TEXT SECTION.
..........

Self-attention is different: each token can attend to any other token, letting the model connect distant but relevant positions on the grid. This global view is well-suited to interpolation and prediction, where far-apart pilots or historical REs can be informative for the current estimate.
Fig. 2 — Convolution (local receptive fields) vs self-attention (global dependencies) on the time–frequency grid.
4. Unified Transformer — Design Principles
We standardize on a common blueprint (architectural template; weights trained per task) built around three principles:
1. Resource-Element (RE) tokenization
Flatten the 2D grid into a sequence of tokens, one per RE; optional fields (antenna/UE indices, pilot mask) can be appended. Positional embeddings preserve grid coordinates.
Why it fits: keeps per-RE fidelity while exposing global context without hand-crafted neighborhoods.
2. Shallow, amplitude-preserving encoder
A compact stack of multi-head self-attention layers (e.g., four layers, four heads) without early normalization, so magnitude cues are retained.
Why it fits: delivers long-range dependencies without deep stacks, containing latency/memory growth and avoiding amplitude wash-out that hurts channel reconstruction.
3. Task-specific heads
A lightweight head (LN → small FFN → projection) maps the shared representation format to task outputs: complex channels (interpolation/estimation), per-bit LLRs (demapping), or scalar scores (prediction/scheduling).
Why it fits: one blueprint across tasks reduces engineering overhead (I/O, embedding, implementation), while each task is trained and deployed as its own model instance.
Fig. 3 — Architecture Core 3: common blueprint (encoder + task-specific heads).
5. How It Works
Inputs: One or more resource grids (e.g., uplink PUSCH with data/pilots, or an SRS grid). Each RE becomes a token by concatenating its real/imaginary parts; optional side fields (antenna index, UE ID, pilot mask, target horizon) can be appended.
Positional encoding: Embeddings encode (subcarrier, symbol, antenna) so the sequence retains the 2D grid’s structure.

..........

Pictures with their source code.
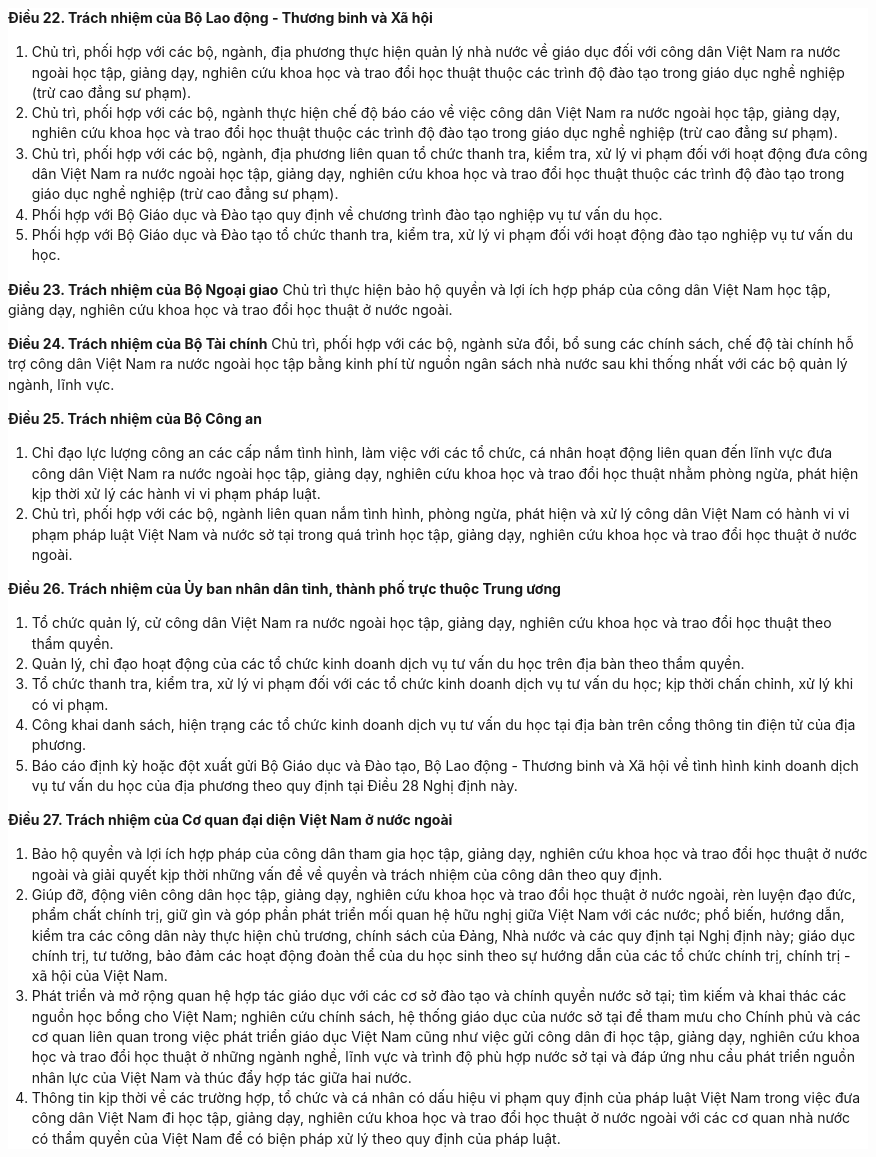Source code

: **Điều 22. Trách nhiệm của Bộ Lao động - Thương binh và Xã hội**
1.  Chủ trì, phối hợp với các bộ, ngành, địa phương thực hiện quản lý nhà nước về giáo dục đối với công dân Việt Nam ra nước ngoài học tập, giảng dạy, nghiên cứu khoa học và trao đổi học thuật thuộc các trình độ đào tạo trong giáo dục nghề nghiệp (trừ cao đẳng sư phạm).
2.  Chủ trì, phối hợp với các bộ, ngành thực hiện chế độ báo cáo về việc công dân Việt Nam ra nước ngoài học tập, giảng dạy, nghiên cứu khoa học và trao đổi học thuật thuộc các trình độ đào tạo trong giáo dục nghề nghiệp (trừ cao đẳng sư phạm).
3.  Chủ trì, phối hợp với các bộ, ngành, địa phương liên quan tổ chức thanh tra, kiểm tra, xử lý vi phạm đối với hoạt động đưa công dân Việt Nam ra nước ngoài học tập, giảng dạy, nghiên cứu khoa học và trao đổi học thuật thuộc các trình độ đào tạo trong giáo dục nghề nghiệp (trừ cao đẳng sư phạm).
4.  Phối hợp với Bộ Giáo dục và Đào tạo quy định về chương trình đào tạo nghiệp vụ tư vấn du học.
5.  Phối hợp với Bộ Giáo dục và Đào tạo tổ chức thanh tra, kiểm tra, xử lý vi phạm đối với hoạt động đào tạo nghiệp vụ tư vấn du học.

**Điều 23. Trách nhiệm của Bộ Ngoại giao**
Chủ trì thực hiện bảo hộ quyền và lợi ích hợp pháp của công dân Việt Nam học tập, giảng dạy, nghiên cứu khoa học và trao đổi học thuật ở nước ngoài.

**Điều 24. Trách nhiệm của Bộ Tài chính**
Chủ trì, phối hợp với các bộ, ngành sửa đổi, bổ sung các chính sách, chế độ tài chính hỗ trợ công dân Việt Nam ra nước ngoài học tập bằng kinh phí từ nguồn ngân sách nhà nước sau khi thống nhất với các bộ quản lý ngành, lĩnh vực.

**Điều 25. Trách nhiệm của Bộ Công an**
1.  Chỉ đạo lực lượng công an các cấp nắm tình hình, làm việc với các tổ chức, cá nhân hoạt động liên quan đến lĩnh vực đưa công dân Việt Nam ra nước ngoài học tập, giảng dạy, nghiên cứu khoa học và trao đổi học thuật nhằm phòng ngừa, phát hiện kịp thời xử lý các hành vi vi phạm pháp luật.
2.  Chủ trì, phối hợp với các bộ, ngành liên quan nắm tình hình, phòng ngừa, phát hiện và xử lý công dân Việt Nam có hành vi vi phạm pháp luật Việt Nam và nước sở tại trong quá trình học tập, giảng dạy, nghiên cứu khoa học và trao đổi học thuật ở nước ngoài.

**Điều 26. Trách nhiệm của Ủy ban nhân dân tỉnh, thành phố trực thuộc Trung ương**
1.  Tổ chức quản lý, cử công dân Việt Nam ra nước ngoài học tập, giảng dạy, nghiên cứu khoa học và trao đổi học thuật theo thẩm quyền.
2.  Quản lý, chỉ đạo hoạt động của các tổ chức kinh doanh dịch vụ tư vấn du học trên địa bàn theo thẩm quyền.
3.  Tổ chức thanh tra, kiểm tra, xử lý vi phạm đối với các tổ chức kinh doanh dịch vụ tư vấn du học; kịp thời chấn chỉnh, xử lý khi có vi phạm.
4.  Công khai danh sách, hiện trạng các tổ chức kinh doanh dịch vụ tư vấn du học tại địa bàn trên cổng thông tin điện tử của địa phương.
5.  Báo cáo định kỳ hoặc đột xuất gửi Bộ Giáo dục và Đào tạo, Bộ Lao động - Thương binh và Xã hội về tình hình kinh doanh dịch vụ tư vấn du học của địa phương theo quy định tại Điều 28 Nghị định này.

**Điều 27. Trách nhiệm của Cơ quan đại diện Việt Nam ở nước ngoài**
1.  Bảo hộ quyền và lợi ích hợp pháp của công dân tham gia học tập, giảng dạy, nghiên cứu khoa học và trao đổi học thuật ở nước ngoài và giải quyết kịp thời những vấn đề về quyền và trách nhiệm của công dân theo quy định.
2.  Giúp đỡ, động viên công dân học tập, giảng dạy, nghiên cứu khoa học và trao đổi học thuật ở nước ngoài, rèn luyện đạo đức, phẩm chất chính trị, giữ gìn và góp phần phát triển mối quan hệ hữu nghị giữa Việt Nam với các nước; phổ biến, hướng dẫn, kiểm tra các công dân này thực hiện chủ trương, chính sách của Đảng, Nhà nước và các quy định tại Nghị định này; giáo dục chính trị, tư tưởng, bảo đảm các hoạt động đoàn thể của du học sinh theo sự hướng dẫn của các tổ chức chính trị, chính trị - xã hội của Việt Nam.
3.  Phát triển và mở rộng quan hệ hợp tác giáo dục với các cơ sở đào tạo và chính quyền nước sở tại; tìm kiếm và khai thác các nguồn học bổng cho Việt Nam; nghiên cứu chính sách, hệ thống giáo dục của nước sở tại để tham mưu cho Chính phủ và các cơ quan liên quan trong việc phát triển giáo dục Việt Nam cũng như việc gửi công dân đi học tập, giảng dạy, nghiên cứu khoa học và trao đổi học thuật ở những ngành nghề, lĩnh vực và trình độ phù hợp nước sở tại và đáp ứng nhu cầu phát triển nguồn nhân lực của Việt Nam và thúc đẩy hợp tác giữa hai nước.
4.  Thông tin kịp thời về các trường hợp, tổ chức và cá nhân có dấu hiệu vi phạm quy định của pháp luật Việt Nam trong việc đưa công dân Việt Nam đi học tập, giảng dạy, nghiên cứu khoa học và trao đổi học thuật ở nước ngoài với các cơ quan nhà nước có thẩm quyền của Việt Nam để có biện pháp xử lý theo quy định của pháp luật.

..........

PROBLEM SET.
a: In the Transformer text, swap "global view" for "broad view" and write out the passage from "Self-attention is different: each" to "the current estimate.".
b: Turn the rows from the line with "Bộ Công an**" to the line with "phạm pháp luật." into a numbered list, leaving out any blank lines.

RESULTS IN ORDER.
a:
Self-attention is different: each token can attend to any other token, letting the model connect distant but relevant positions on the grid. This broad view is well-suited to interpolation and prediction, where far-apart pilots or historical REs can be informative for the current estimate.

b:
1. **Điều 25. Trách nhiệm của Bộ Công an**
2. 1.  Chỉ đạo lực lượng công an các cấp nắm tình hình, làm việc với các tổ chức, cá nhân hoạt động liên quan đến lĩnh vực đưa công dân Việt Nam ra nước ngoài học tập, giảng dạy, nghiên cứu khoa học và trao đổi học thuật nhằm phòng ngừa, phát hiện kịp thời xử lý các hành vi vi phạm pháp luật.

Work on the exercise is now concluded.